It's usually best for a team to agree on a standardized glossary and a well-defined level of granularity for tracking and estimating, rather than defining these things on an individual basis. However, if you must go it alone, then generalizing activities into broad categories can be a useful technique.
Use Broad (But Meaningful) Categories When Possible
[N]ow I need to create a tag for the time I spent changing emails about minor details like issues, resource allocation and so on.
I'm not sure what you mean by "changing" emails, but in general I would lump this type of activity under one or more of the following categories:
- Project communications, because email is a form of communication.
- Project planning, because issues and resources affect plans and schedules.
- Issue tracking, because it sounds as if your team is using email as an issue tracker.
(NB: Whether or not this is a good idea is totally beside the point.)
Build Team Consensus Around Categories and Granularity
Of course, it doesn't really matter what strangers on the Internet think. This is a case where there isn't an objectively correct answer. Instead, you should work with your team (and specifically with your managers) to determine:
How they would like to see activities categorized.
Agreed-upon definitions that are standardized for your project are always more useful than ad-hoc labels.

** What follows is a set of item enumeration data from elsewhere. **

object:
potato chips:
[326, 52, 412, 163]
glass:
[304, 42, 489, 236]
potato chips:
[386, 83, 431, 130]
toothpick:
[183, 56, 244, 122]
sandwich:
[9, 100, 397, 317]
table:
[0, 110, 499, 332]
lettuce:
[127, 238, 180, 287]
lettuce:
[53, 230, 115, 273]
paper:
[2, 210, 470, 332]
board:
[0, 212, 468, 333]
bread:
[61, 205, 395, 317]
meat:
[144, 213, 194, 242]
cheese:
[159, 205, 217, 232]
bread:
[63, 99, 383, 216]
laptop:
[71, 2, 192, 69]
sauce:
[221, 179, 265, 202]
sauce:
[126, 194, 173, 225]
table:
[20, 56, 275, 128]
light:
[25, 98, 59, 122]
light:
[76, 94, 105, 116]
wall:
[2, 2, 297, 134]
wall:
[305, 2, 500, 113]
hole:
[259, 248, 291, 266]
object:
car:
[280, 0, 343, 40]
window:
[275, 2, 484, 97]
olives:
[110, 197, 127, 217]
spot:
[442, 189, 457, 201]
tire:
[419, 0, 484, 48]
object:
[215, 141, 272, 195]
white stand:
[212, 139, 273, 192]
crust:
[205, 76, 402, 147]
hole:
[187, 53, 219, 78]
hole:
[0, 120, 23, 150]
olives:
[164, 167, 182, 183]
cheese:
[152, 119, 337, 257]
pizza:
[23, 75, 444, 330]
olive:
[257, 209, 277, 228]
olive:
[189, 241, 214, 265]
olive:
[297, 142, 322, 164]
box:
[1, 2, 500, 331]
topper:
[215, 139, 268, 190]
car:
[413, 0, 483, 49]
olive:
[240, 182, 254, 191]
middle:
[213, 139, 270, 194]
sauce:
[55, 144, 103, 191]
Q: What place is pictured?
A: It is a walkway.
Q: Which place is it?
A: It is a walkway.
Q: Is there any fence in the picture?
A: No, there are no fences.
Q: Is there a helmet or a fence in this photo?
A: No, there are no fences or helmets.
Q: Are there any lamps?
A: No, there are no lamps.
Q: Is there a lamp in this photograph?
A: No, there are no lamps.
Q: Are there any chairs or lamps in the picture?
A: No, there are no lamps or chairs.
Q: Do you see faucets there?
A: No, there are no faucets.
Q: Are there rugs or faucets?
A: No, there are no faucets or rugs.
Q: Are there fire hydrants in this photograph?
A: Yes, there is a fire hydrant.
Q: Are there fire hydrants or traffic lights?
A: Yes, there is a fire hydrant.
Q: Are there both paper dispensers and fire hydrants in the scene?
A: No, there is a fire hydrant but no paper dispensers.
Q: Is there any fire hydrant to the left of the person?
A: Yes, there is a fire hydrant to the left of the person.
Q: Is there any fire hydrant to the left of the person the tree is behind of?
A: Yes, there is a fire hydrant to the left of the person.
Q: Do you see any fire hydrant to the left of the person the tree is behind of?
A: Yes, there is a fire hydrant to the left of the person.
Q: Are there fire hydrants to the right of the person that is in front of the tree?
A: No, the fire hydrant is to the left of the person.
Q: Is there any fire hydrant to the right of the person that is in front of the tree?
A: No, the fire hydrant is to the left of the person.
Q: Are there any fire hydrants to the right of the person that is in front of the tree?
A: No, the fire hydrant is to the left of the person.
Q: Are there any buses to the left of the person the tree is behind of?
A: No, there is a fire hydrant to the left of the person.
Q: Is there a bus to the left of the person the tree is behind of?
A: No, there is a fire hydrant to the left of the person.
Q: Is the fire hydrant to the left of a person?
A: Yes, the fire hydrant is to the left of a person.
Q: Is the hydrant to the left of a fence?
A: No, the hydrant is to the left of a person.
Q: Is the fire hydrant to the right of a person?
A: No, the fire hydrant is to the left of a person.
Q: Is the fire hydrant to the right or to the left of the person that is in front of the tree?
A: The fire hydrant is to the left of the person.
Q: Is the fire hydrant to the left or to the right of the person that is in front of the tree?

Standard categories improve communications and make the data more useful to management and for building accurate estimates.
What level of granularity they need in time tracking.
As discussed in this answer and in other questions, answers, and comments on this site, reporting should be done at a level that is useful. It may turn out that your time-tracking categories can be much more high-level than you assume...or possibly not. Either way, you won't know unless you ask.